• _JOB ITEM_
Return the lines from the line containing "To ensure that" through the last line of the material below, exactly as they appear and with no others.

• _DATASET CONTENT_
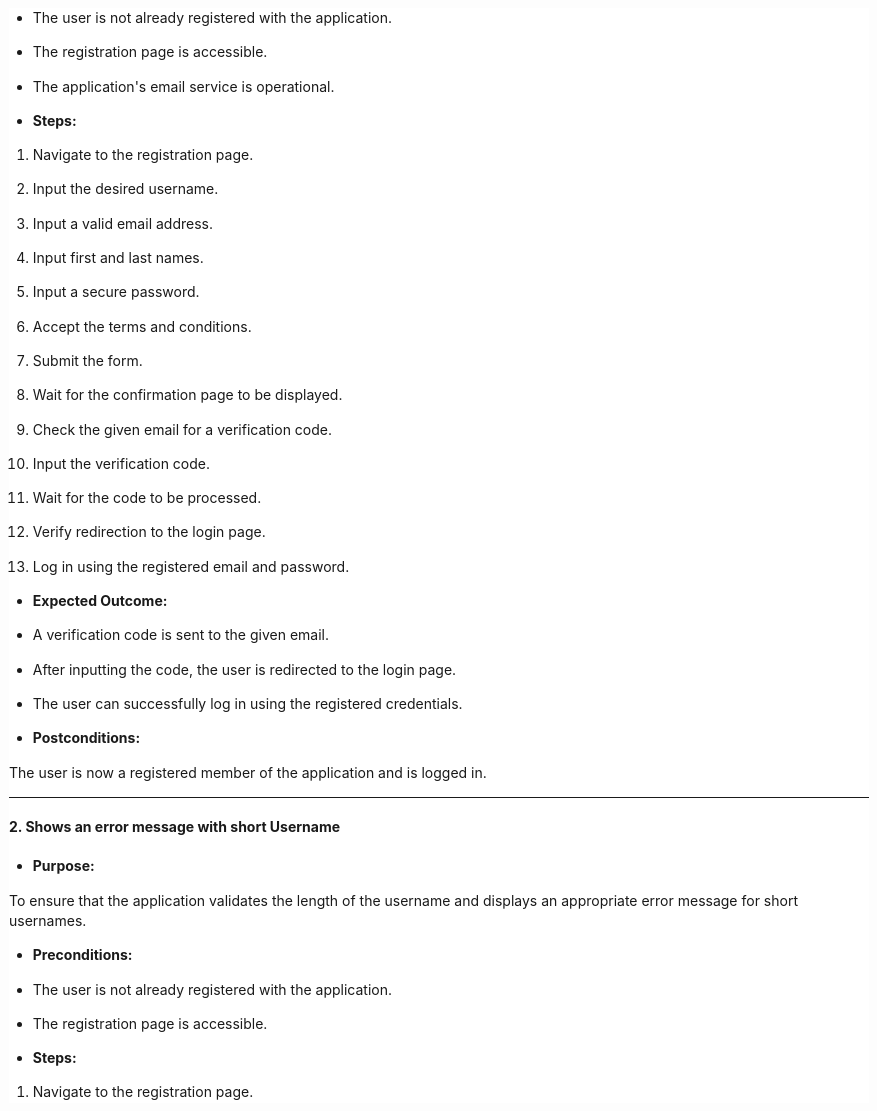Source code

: - The user is not already registered with the application.

- The registration page is accessible.

- The application's email service is operational.

- **Steps:**

1. Navigate to the registration page.

2. Input the desired username.

3. Input a valid email address.

4. Input first and last names.

5. Input a secure password.

6. Accept the terms and conditions.

7. Submit the form.

8. Wait for the confirmation page to be displayed.

9. Check the given email for a verification code.

10. Input the verification code.

11. Wait for the code to be processed.

12. Verify redirection to the login page.

13. Log in using the registered email and password.

- **Expected Outcome:**

- A verification code is sent to the given email.

- After inputting the code, the user is redirected to the login page.

- The user can successfully log in using the registered credentials.

- **Postconditions:**

The user is now a registered member of the application and is logged in.

---

#### 2. Shows an error message with short Username

- **Purpose:**

To ensure that the application validates the length of the username and displays an appropriate error message for short usernames.

- **Preconditions:**

- The user is not already registered with the application.

- The registration page is accessible.

- **Steps:**

1. Navigate to the registration page.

• _TASK RESULT_
To ensure that the application validates the length of the username and displays an appropriate error message for short usernames.

- **Preconditions:**

- The user is not already registered with the application.

- The registration page is accessible.

- **Steps:**

1. Navigate to the registration page.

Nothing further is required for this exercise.